== Passage for review ==

####

Patchwork ppcr: Avoid decrementer related kvm exits

login
register
mail settings
Submitter David Gibson
Date Oct. 14, 2011, 5:19 a.m.
Message ID <1318569548-8537-1-git-send-email-david@gibson.dropbear.id.au>
Download mbox | patch
Permalink /patch/119701/
State New
Headers show

Comments

David Gibson - Oct. 14, 2011, 5:19 a.m.
In __cpu_ppc_store_decr(), we set up a regular timer used to trigger
decrementer interrupts.  This is necessary to implement the decrementer
properly under TCG, but is unnecessary under KVM (true for both Book3S-PR
and Book3S-HV KVM variants), because the kernel handles generating and
delivering decrementer exceptions.

Under kvm, in fact, the timer causes expensive and unnecessary exits from
kvm to qemu.  This patch, therefore, disables setting the timer when kvm
is in use.

Signed-off-by: Anton Blanchard <anton@au1.ibm.com>
Signed-off-by: David Gibson <david@gibson.dropbear.id.au>
---
 hw/ppc.c |   25 ++++++++++++++-----------
 1 files changed, 14 insertions(+), 11 deletions(-)
Alexander Graf - Oct. 14, 2011, 5:30 a.m.
On 14.10.2011, at 07:19, David Gibson wrote:

> In __cpu_ppc_store_decr(), we set up a regular timer used to trigger
> decrementer interrupts.  This is necessary to implement the decrementer
> properly under TCG, but is unnecessary under KVM (true for both Book3S-PR
> and Book3S-HV KVM variants), because the kernel handles generating and
> delivering decrementer exceptions.

####

Source records:
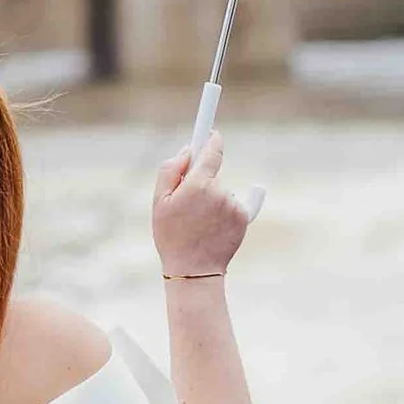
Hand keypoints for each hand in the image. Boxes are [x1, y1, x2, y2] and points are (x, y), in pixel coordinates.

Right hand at [152, 131, 253, 281]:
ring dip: (212, 199)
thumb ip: (170, 170)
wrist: (195, 270)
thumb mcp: (159, 202)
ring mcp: (234, 205)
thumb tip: (187, 151)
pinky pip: (234, 204)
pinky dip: (225, 210)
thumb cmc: (172, 236)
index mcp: (198, 184)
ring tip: (198, 223)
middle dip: (201, 181)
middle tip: (186, 204)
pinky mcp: (244, 217)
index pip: (211, 150)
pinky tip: (215, 226)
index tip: (212, 132)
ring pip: (222, 191)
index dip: (211, 139)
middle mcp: (220, 191)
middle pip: (212, 174)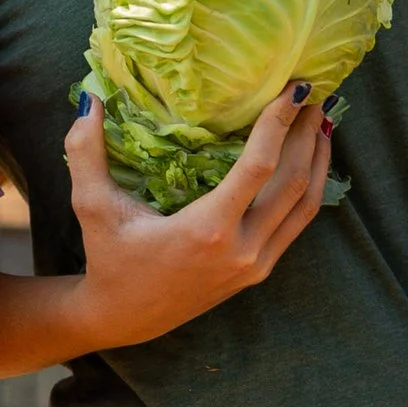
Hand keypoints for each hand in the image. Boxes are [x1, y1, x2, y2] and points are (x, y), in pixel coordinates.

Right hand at [65, 83, 331, 351]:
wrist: (124, 318)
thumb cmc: (109, 258)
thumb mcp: (92, 206)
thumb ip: (86, 151)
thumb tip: (91, 96)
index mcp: (206, 230)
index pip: (258, 167)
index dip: (279, 124)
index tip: (294, 89)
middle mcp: (241, 249)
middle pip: (294, 182)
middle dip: (307, 134)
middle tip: (316, 92)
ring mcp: (255, 263)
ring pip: (305, 205)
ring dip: (318, 160)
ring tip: (321, 121)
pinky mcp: (259, 270)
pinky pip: (297, 224)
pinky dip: (310, 188)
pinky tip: (309, 161)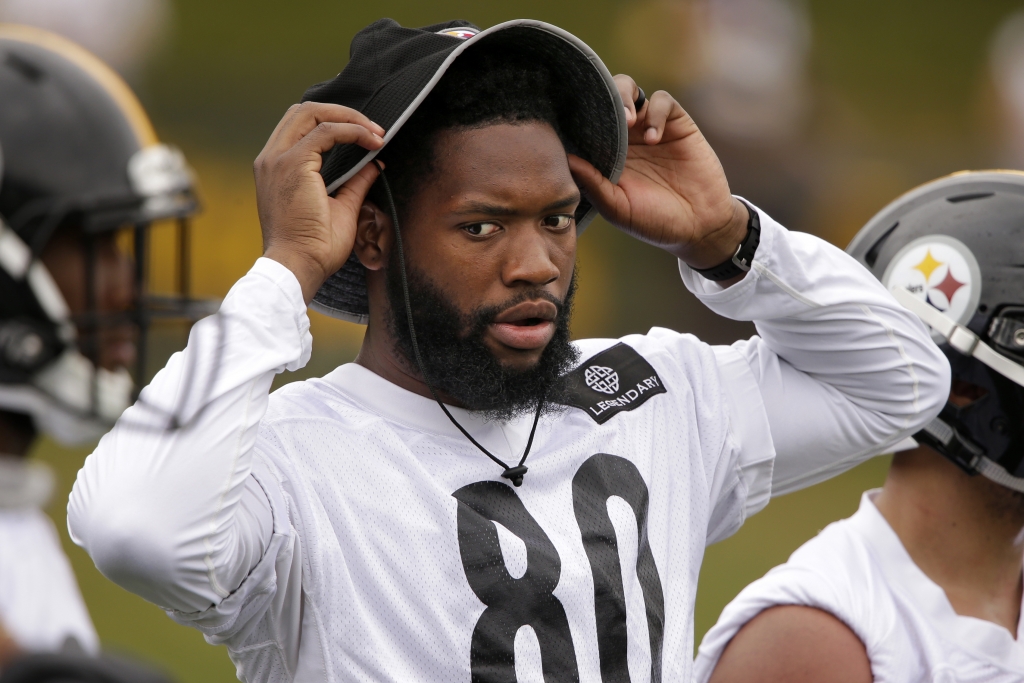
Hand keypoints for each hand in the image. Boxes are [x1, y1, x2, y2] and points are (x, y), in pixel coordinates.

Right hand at [254, 102, 384, 302]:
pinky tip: (372, 141)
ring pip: (312, 113)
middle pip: (303, 111)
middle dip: (342, 112)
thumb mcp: (341, 207)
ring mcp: (278, 160)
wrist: (299, 267)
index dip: (334, 122)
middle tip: (374, 128)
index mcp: (276, 168)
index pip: (300, 127)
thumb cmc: (314, 248)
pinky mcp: (293, 164)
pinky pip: (326, 131)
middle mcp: (271, 159)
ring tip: (376, 133)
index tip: (366, 136)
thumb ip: (354, 182)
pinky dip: (352, 131)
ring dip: (349, 118)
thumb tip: (374, 164)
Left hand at [568, 75, 748, 271]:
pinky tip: (655, 138)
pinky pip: (662, 101)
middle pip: (604, 100)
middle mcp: (624, 137)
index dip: (576, 119)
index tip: (571, 124)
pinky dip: (656, 112)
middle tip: (603, 119)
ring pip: (629, 90)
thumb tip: (567, 159)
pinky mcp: (677, 124)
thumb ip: (593, 184)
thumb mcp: (617, 207)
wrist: (699, 226)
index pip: (584, 125)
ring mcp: (649, 127)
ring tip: (628, 123)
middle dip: (599, 101)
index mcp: (605, 155)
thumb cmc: (653, 220)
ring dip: (623, 98)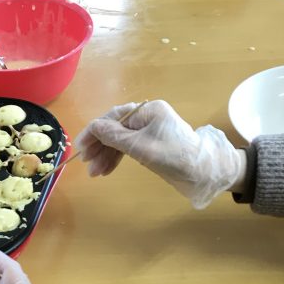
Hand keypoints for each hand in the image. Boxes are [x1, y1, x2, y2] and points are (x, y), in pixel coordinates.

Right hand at [75, 100, 245, 208]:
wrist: (203, 173)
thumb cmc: (175, 156)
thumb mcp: (141, 147)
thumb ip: (115, 137)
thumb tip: (93, 127)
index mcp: (147, 110)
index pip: (113, 117)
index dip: (94, 132)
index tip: (80, 148)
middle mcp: (147, 117)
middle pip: (115, 129)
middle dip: (100, 147)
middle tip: (87, 164)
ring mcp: (149, 131)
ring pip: (120, 141)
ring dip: (106, 156)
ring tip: (95, 173)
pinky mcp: (151, 145)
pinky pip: (128, 148)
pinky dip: (117, 158)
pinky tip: (107, 170)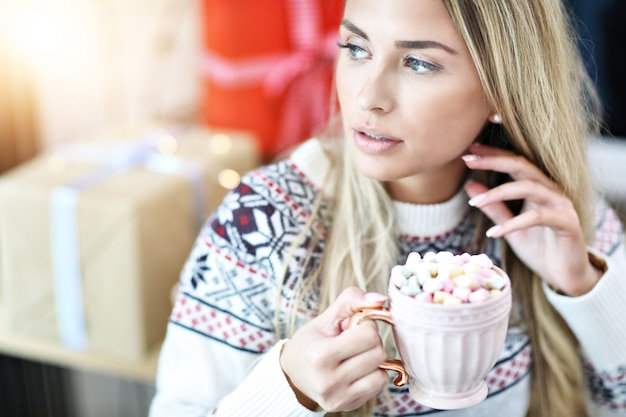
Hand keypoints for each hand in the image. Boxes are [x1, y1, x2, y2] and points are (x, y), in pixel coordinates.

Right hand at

####

Extend the Patchwork thread on avoiding decrementer-related KVM exits, picking up where it stops.

== Response area ==
> 
> Under kvm, in fact, the timer causes expensive and unnecessary exits from
> kvm to qemu.  This patch, therefore, disables setting the timer when kvm
> is in use.
> 
> Signed-off-by: Anton Blanchard <anton@au1.ibm.com>
> Signed-off-by: David Gibson <david@gibson.dropbear.id.au>
> ---
> hw/ppc.c |   25 ++++++++++++++-----------
> 1 files changed, 14 insertions(+), 11 deletions(-)
> 
> diff --git a/hw/ppc.c b/hw/ppc.c
> index 25b59dd..87aa4e5 100644
> --- a/hw/ppc.c
> +++ b/hw/ppc.c
> @@ -658,21 +658,24 @@ static void __cpu_ppc_store_decr (CPUState *env, uint64_t *nextp,

Do we ever call store_decr in the kvm case? Isn't that only called from emulated mtdec?

Alex

>                                   int is_excp)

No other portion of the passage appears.